_Problem:_ The whole listing below is to be copied exactly, with every picture left out.

_Records for the exercise:_
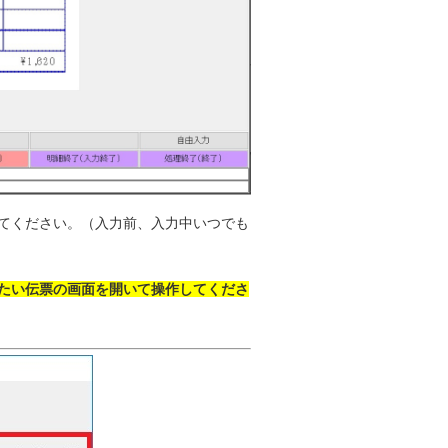
てください。（入力前、入力中いつでも
たい伝票の画面を開いて操作してくださ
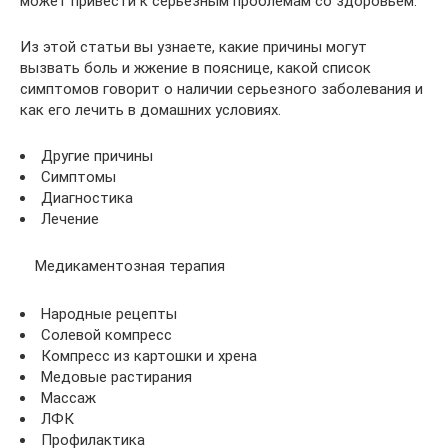
может привести к серьезным проблемам со здоровьем.
Из этой статьи вы узнаете, какие причины могут
вызвать боль и жжение в пояснице, какой список
симптомов говорит о наличии серьезного заболевания и
как его лечить в домашних условиях.
Другие причины
Симптомы
Диагностика
Лечение
Медикаментозная терапия
Народные рецепты
Солевой компресс
Компресс из картошки и хрена
Медовые растирания
Массаж
ЛФК
Профилактика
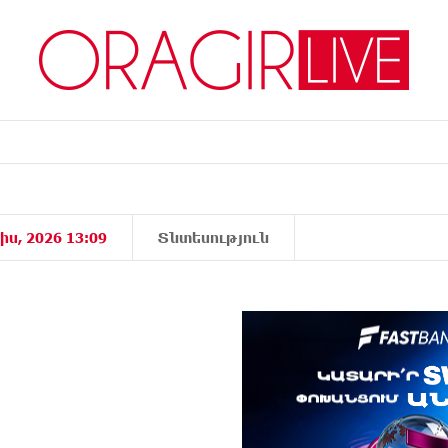
իս, 2026 13:09
Տնտեսություն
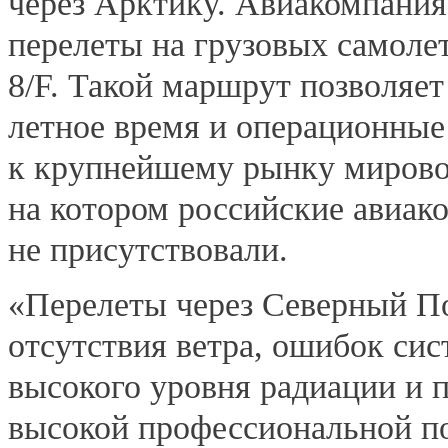
через Арктику. Авиакомпания
перелеты на грузовых самоле
8/F. Такой маршрут позволяет
летное время и операционные 
к крупнейшему рынку мирово
на котором российские авиак
не присутствовали.
«Перелеты через Северный П
отсутствия ветра, ошибок сис
высокого уровня радиации и п
высокой профессиональной по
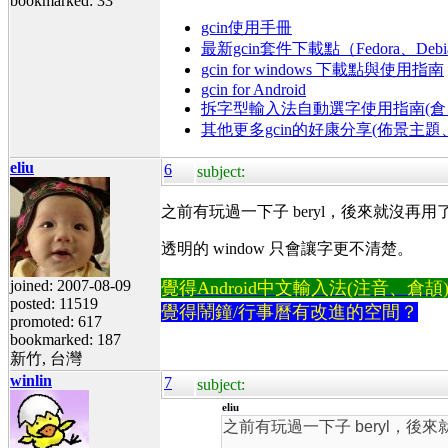
bookmarked: 33
gcin使用手冊
最新gcin套件下載點（Fedora、Debi
gcin for windows 下載點與使用指南
gcin for Android
拆字型輸入法自動選字使用指南(倉、
其他更多gcin的好康分享(佈景主
eliu
6
subject:
之前有玩過一下子 beryl，後來就沒
透明的 window 只會讓字更不清楚。
joined: 2007-08-09
覺得Android中文輸入法(注音、倉頡)不易
posted: 11519
覺得鬧鐘/行事曆有改進的空間？
promoted: 617
bookmarked: 187
新竹, 台灣
winlin
7
subject:
eliu
之前有玩過一下子 beryl，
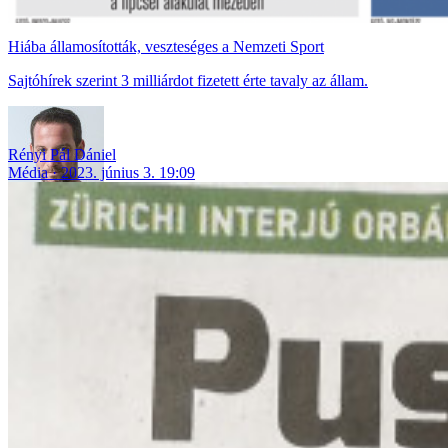
Hiába államosították, veszteséges a Nemzeti Sport
Sajtóhírek szerint 3 milliárdot fizetett érte tavaly az állam.
Rényi Pál Dániel
Média
2023. június 3. 19:09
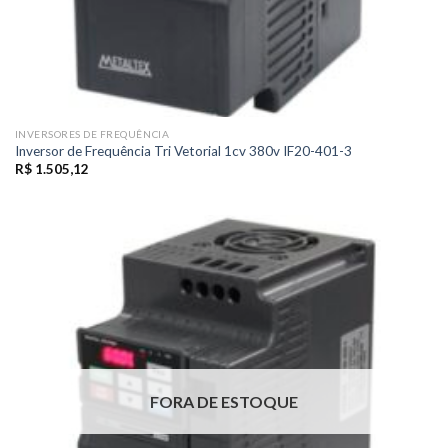
INVERSORES DE FREQUÊNCIA
Inversor de Frequência Tri Vetorial 1cv 380v IF20-401-3
R$
1.505,12
FORA DE ESTOQUE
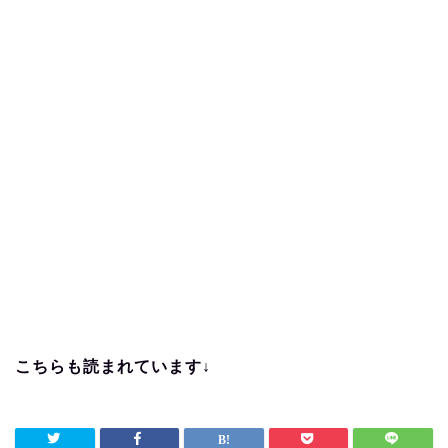
こちらも読まれています↓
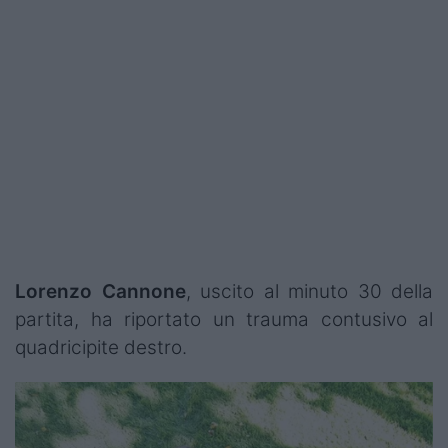
Lorenzo Cannone
, uscito al minuto 30 della
partita, ha riportato un trauma contusivo al
quadricipite destro.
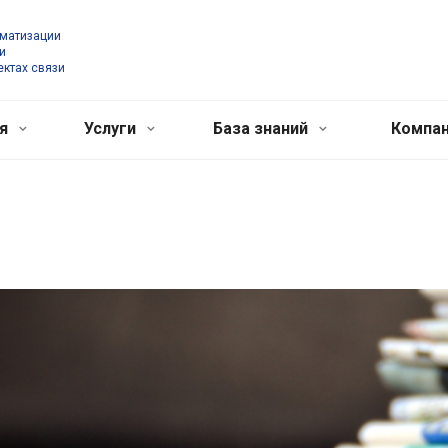
оматизации
и
ектах связи
ия
Услуги
База знаний
Компа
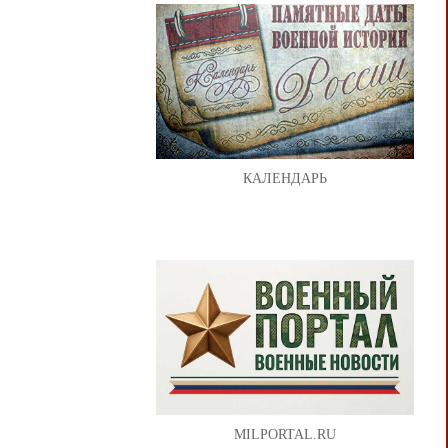
КАЛЕНДАРЬ
MILPORTAL.RU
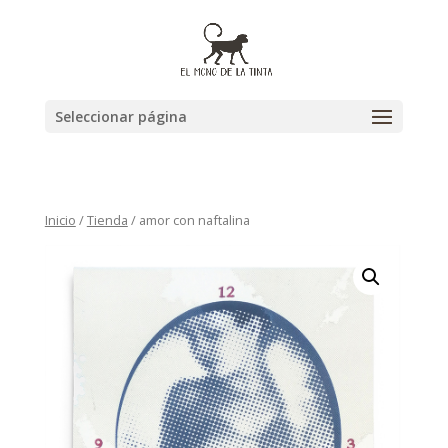
Seleccionar página
Inicio
/
Tienda
/ amor con naftalina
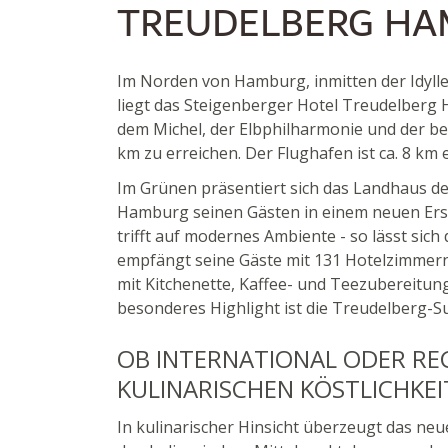
TREUDELBERG H
Im Norden von Hamburg, inmitten der Idylle
liegt das Steigenberger Hotel Treudelberg
dem Michel, der Elbphilharmonie und der be
km zu erreichen. Der Flughafen ist ca. 8 km 
Im Grünen präsentiert sich das Landhaus d
Hamburg seinen Gästen in einem neuen Ersc
trifft auf modernes Ambiente - so lässt sic
empfängt seine Gäste mit 131 Hotelzimmern, 
mit Kitchenette, Kaffee- und Teezubereitun
besonderes Highlight ist die Treudelberg-S
OB INTERNATIONAL ODER REG
KULINARISCHEN KÖSTLICHKEI
In kulinarischer Hinsicht überzeugt das ne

_Written answer:_
てください。（入力前、入力中いつでも
たい伝票の画面を開いて操作してくださ
может привести к серьезным проблемам со здоровьем.
Из этой статьи вы узнаете, какие причины могут
вызвать боль и жжение в пояснице, какой список
симптомов говорит о наличии серьезного заболевания и
как его лечить в домашних условиях.
Другие причины
Симптомы
Диагностика
Лечение
Медикаментозная терапия
Народные рецепты
Солевой компресс
Компресс из картошки и хрена
Медовые растирания
Массаж
ЛФК
Профилактика
իս, 2026 13:09
Տնտեսություն
через Арктику. Авиакомпания
перелеты на грузовых самоле
8/F. Такой маршрут позволяет
летное время и операционные 
к крупнейшему рынку мирово
на котором российские авиак
не присутствовали.
«Перелеты через Северный П
отсутствия ветра, ошибок сис
высокого уровня радиации и п
высокой профессиональной по
bookmarked: 33
gcin使用手冊
最新gcin套件下載點（Fedora、Debi
gcin for windows 下載點與使用指南
gcin for Android
拆字型輸入法自動選字使用指南(倉、
其他更多gcin的好康分享(佈景主
eliu
6
subject:
之前有玩過一下子 beryl，後來就沒
透明的 window 只會讓字更不清楚。
joined: 2007-08-09
覺得Android中文輸入法(注音、倉頡)不易
posted: 11519
覺得鬧鐘/行事曆有改進的空間？
promoted: 617
bookmarked: 187
新竹, 台灣
winlin
7
subject:
eliu
之前有玩過一下子 beryl，
Hiába államosították, veszteséges a Nemzeti Sport
Sajtóhírek szerint 3 milliárdot fizetett érte tavaly az állam.
Rényi Pál Dániel
Média
2023. június 3. 19:09
INVERSORES DE FREQUÊNCIA
Inversor de Frequência Tri Vetorial 1cv 380v IF20-401-3
R$
1.505,12
FORA DE ESTOQUE
こちらも読まれています↓
Lorenzo Cannone
, uscito al minuto 30 della
partita, ha riportato un trauma contusivo al
quadricipite destro.
оматизации
и
ектах связи
ия
Услуги
База знаний
Компа
КАЛЕНДАРЬ
MILPORTAL.RU
Seleccionar página
Inicio
/
Tienda
/ amor con naftalina
TREUDELBERG H
Im Norden von Hamburg, inmitten der Idylle
liegt das Steigenberger Hotel Treudelberg
dem Michel, der Elbphilharmonie und der be
km zu erreichen. Der Flughafen ist ca. 8 km 
Im Grünen präsentiert sich das Landhaus d
Hamburg seinen Gästen in einem neuen Ersc
trifft auf modernes Ambiente - so lässt sic
empfängt seine Gäste mit 131 Hotelzimmern, 
mit Kitchenette, Kaffee- und Teezubereitun
besonderes Highlight ist die Treudelberg-S
OB INTERNATIONAL ODER REG
KULINARISCHEN KÖSTLICHKEI
In kulinarischer Hinsicht überzeugt das ne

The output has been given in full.